→ **Directive**: What is needed is an exact copy of the lines in the listing below, from the one with "parameter f_sync_type = 2;" up to and including the one with "Instance of DW_gray_sync", with no other lines.

→ **Raw data**:
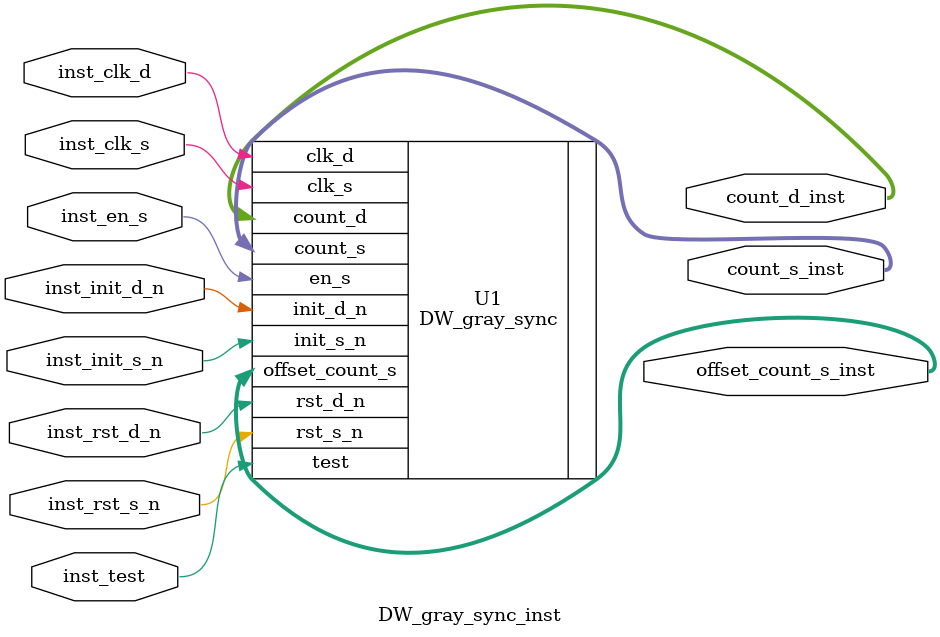
<source format=v>
module DW_gray_sync_inst( inst_clk_s, inst_rst_s_n, inst_init_s_n, inst_en_s, 
			  count_s_inst, offset_count_s_inst, inst_clk_d, inst_rst_d_n, 
			  inst_init_d_n, count_d_inst, inst_test );

parameter width = 8;
parameter offset = 0;
parameter reg_count_d = 1;
parameter f_sync_type = 2;
parameter tst_mode = 0;
parameter verif_en = 2;
parameter pipe_delay = 0;
parameter reg_count_s = 1;
parameter reg_offset_count_s = 1;


input inst_clk_s;
input inst_rst_s_n;
input inst_init_s_n;
input inst_en_s;
output [width-1 : 0] count_s_inst;
output [width-1 : 0] offset_count_s_inst;

input inst_clk_d;
input inst_rst_d_n;
input inst_init_d_n;
output [width-1 : 0] count_d_inst;

input inst_test;

    // Instance of DW_gray_sync
    DW_gray_sync #(width, offset, reg_count_d, f_sync_type, tst_mode, verif_en, pipe_delay, reg_count_s, reg_offset_count_s) 
         U1 ( .clk_s(inst_clk_s), .rst_s_n(inst_rst_s_n), .init_s_n(inst_init_s_n), 
              .en_s(inst_en_s), .count_s(count_s_inst), .offset_count_s(offset_count_s_inst), 
              .clk_d(inst_clk_d), .rst_d_n(inst_rst_d_n), .init_d_n(inst_init_d_n), 
              .count_d(count_d_inst), .test(inst_test) );

endmodule

</source>
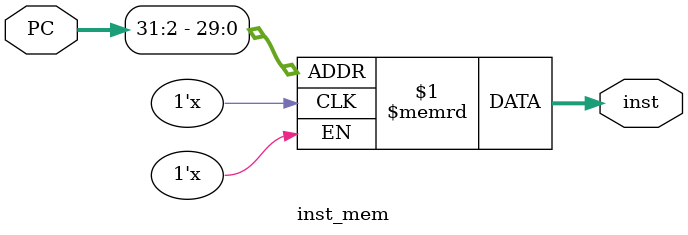
<source format=sv>
module inst_mem (
    input  logic [31:0] PC,   //pc
    output logic [31:0] inst
);
  logic [31:0] mem[0:1023];  // 4 KB = 1024 words

  assign inst = mem[PC[31:2]];

endmodule

</source>
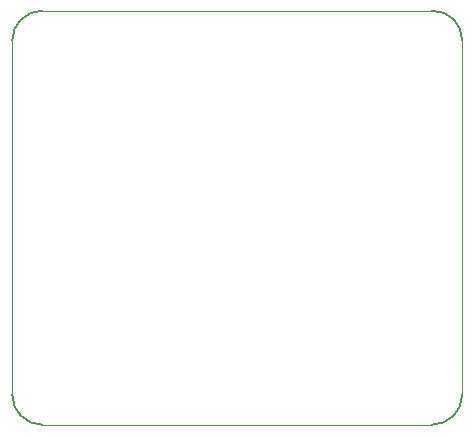
<source format=gbr>
%TF.GenerationSoftware,KiCad,Pcbnew,6.0.4-6f826c9f35~116~ubuntu21.10.1*%
%TF.CreationDate,2022-06-30T17:00:37-06:00*%
%TF.ProjectId,Flipper_DeAuther_2,466c6970-7065-4725-9f44-654175746865,rev?*%
%TF.SameCoordinates,Original*%
%TF.FileFunction,Profile,NP*%
%FSLAX46Y46*%
G04 Gerber Fmt 4.6, Leading zero omitted, Abs format (unit mm)*
G04 Created by KiCad (PCBNEW 6.0.4-6f826c9f35~116~ubuntu21.10.1) date 2022-06-30 17:00:37*
%MOMM*%
%LPD*%
G01*
G04 APERTURE LIST*
%TA.AperFunction,Profile*%
%ADD10C,0.150000*%
%TD*%
%TA.AperFunction,Profile*%
%ADD11C,0.100000*%
%TD*%
G04 APERTURE END LIST*
D10*
X160451807Y-111252007D02*
G75*
G03*
X162991807Y-108711999I-7J2540007D01*
G01*
D11*
X124891807Y-108711999D02*
X124891807Y-78740000D01*
D10*
X162991800Y-78740000D02*
G75*
G03*
X160451807Y-76200000I-2487500J52500D01*
G01*
X127431807Y-76200007D02*
G75*
G03*
X124891807Y-78740000I-7J-2539993D01*
G01*
X124891801Y-108711999D02*
G75*
G03*
X127431807Y-111251999I2539999J-1D01*
G01*
D11*
X127431807Y-76200000D02*
X160451807Y-76200000D01*
X160451807Y-111251999D02*
X127431807Y-111251999D01*
X162991807Y-78740000D02*
X162991807Y-108711999D01*
M02*

</source>
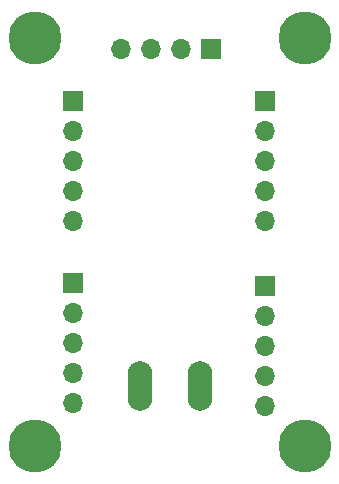
<source format=gts>
G04 #@! TF.GenerationSoftware,KiCad,Pcbnew,(5.1.9)-1*
G04 #@! TF.CreationDate,2021-04-08T22:29:13+02:00*
G04 #@! TF.ProjectId,MotorPCBZonderLevelShifter,4d6f746f-7250-4434-925a-6f6e6465724c,rev?*
G04 #@! TF.SameCoordinates,Original*
G04 #@! TF.FileFunction,Soldermask,Top*
G04 #@! TF.FilePolarity,Negative*
%FSLAX46Y46*%
G04 Gerber Fmt 4.6, Leading zero omitted, Abs format (unit mm)*
G04 Created by KiCad (PCBNEW (5.1.9)-1) date 2021-04-08 22:29:13*
%MOMM*%
%LPD*%
G01*
G04 APERTURE LIST*
%ADD10R,1.700000X1.700000*%
%ADD11O,1.700000X1.700000*%
%ADD12O,2.098040X4.198620*%
%ADD13C,4.500000*%
G04 APERTURE END LIST*
D10*
X132825001Y-86325001D03*
D11*
X132825001Y-88865001D03*
X132825001Y-91405001D03*
X132825001Y-93945001D03*
X132825001Y-96485001D03*
X132800000Y-81075000D03*
X132800000Y-78535000D03*
X132800000Y-75995000D03*
X132800000Y-73455000D03*
D10*
X132800000Y-70915000D03*
X149000000Y-70840000D03*
D11*
X149000000Y-73380000D03*
X149000000Y-75920000D03*
X149000000Y-78460000D03*
X149000000Y-81000000D03*
X149000000Y-96660000D03*
X149000000Y-94120000D03*
X149000000Y-91580000D03*
X149000000Y-89040000D03*
D10*
X149000000Y-86500000D03*
X144500000Y-66500000D03*
D11*
X141960000Y-66500000D03*
X139420000Y-66500000D03*
X136880000Y-66500000D03*
D12*
X138500640Y-95000000D03*
X143499360Y-95000000D03*
D13*
X152400000Y-65532000D03*
X152400000Y-100076000D03*
X129540000Y-65532000D03*
X129540000Y-100076000D03*
M02*

</source>
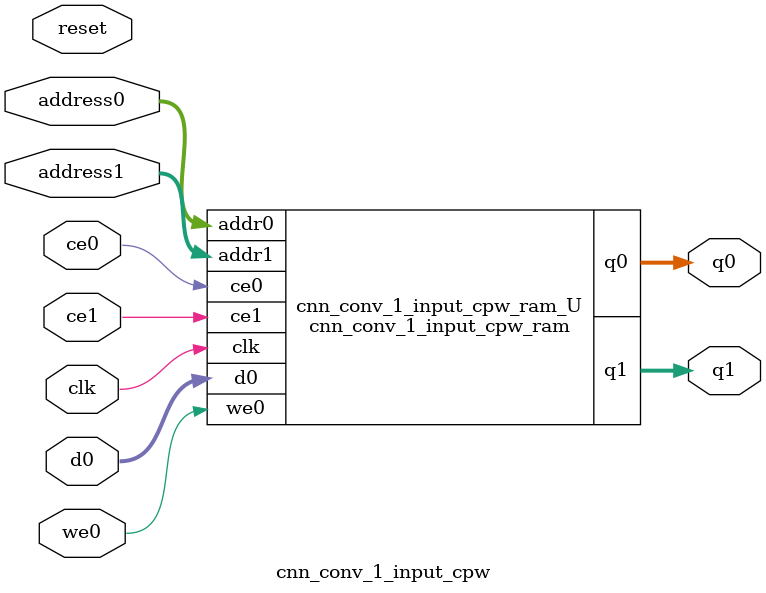
<source format=v>
`timescale 1 ns / 1 ps
module cnn_conv_1_input_cpw_ram (addr0, ce0, d0, we0, q0, addr1, ce1, q1,  clk);

parameter DWIDTH = 14;
parameter AWIDTH = 7;
parameter MEM_SIZE = 81;

input[AWIDTH-1:0] addr0;
input ce0;
input[DWIDTH-1:0] d0;
input we0;
output reg[DWIDTH-1:0] q0;
input[AWIDTH-1:0] addr1;
input ce1;
output reg[DWIDTH-1:0] q1;
input clk;

(* ram_style = "block" *)reg [DWIDTH-1:0] ram[0:MEM_SIZE-1];




always @(posedge clk)  
begin 
    if (ce0) 
    begin
        if (we0) 
        begin 
            ram[addr0] <= d0; 
        end 
        q0 <= ram[addr0];
    end
end


always @(posedge clk)  
begin 
    if (ce1) 
    begin
        q1 <= ram[addr1];
    end
end


endmodule

`timescale 1 ns / 1 ps
module cnn_conv_1_input_cpw(
    reset,
    clk,
    address0,
    ce0,
    we0,
    d0,
    q0,
    address1,
    ce1,
    q1);

parameter DataWidth = 32'd14;
parameter AddressRange = 32'd81;
parameter AddressWidth = 32'd7;
input reset;
input clk;
input[AddressWidth - 1:0] address0;
input ce0;
input we0;
input[DataWidth - 1:0] d0;
output[DataWidth - 1:0] q0;
input[AddressWidth - 1:0] address1;
input ce1;
output[DataWidth - 1:0] q1;



cnn_conv_1_input_cpw_ram cnn_conv_1_input_cpw_ram_U(
    .clk( clk ),
    .addr0( address0 ),
    .ce0( ce0 ),
    .we0( we0 ),
    .d0( d0 ),
    .q0( q0 ),
    .addr1( address1 ),
    .ce1( ce1 ),
    .q1( q1 ));

endmodule


</source>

→ **Task answer**:
parameter f_sync_type = 2;
parameter tst_mode = 0;
parameter verif_en = 2;
parameter pipe_delay = 0;
parameter reg_count_s = 1;
parameter reg_offset_count_s = 1;


input inst_clk_s;
input inst_rst_s_n;
input inst_init_s_n;
input inst_en_s;
output [width-1 : 0] count_s_inst;
output [width-1 : 0] offset_count_s_inst;

input inst_clk_d;
input inst_rst_d_n;
input inst_init_d_n;
output [width-1 : 0] count_d_inst;

input inst_test;

    // Instance of DW_gray_sync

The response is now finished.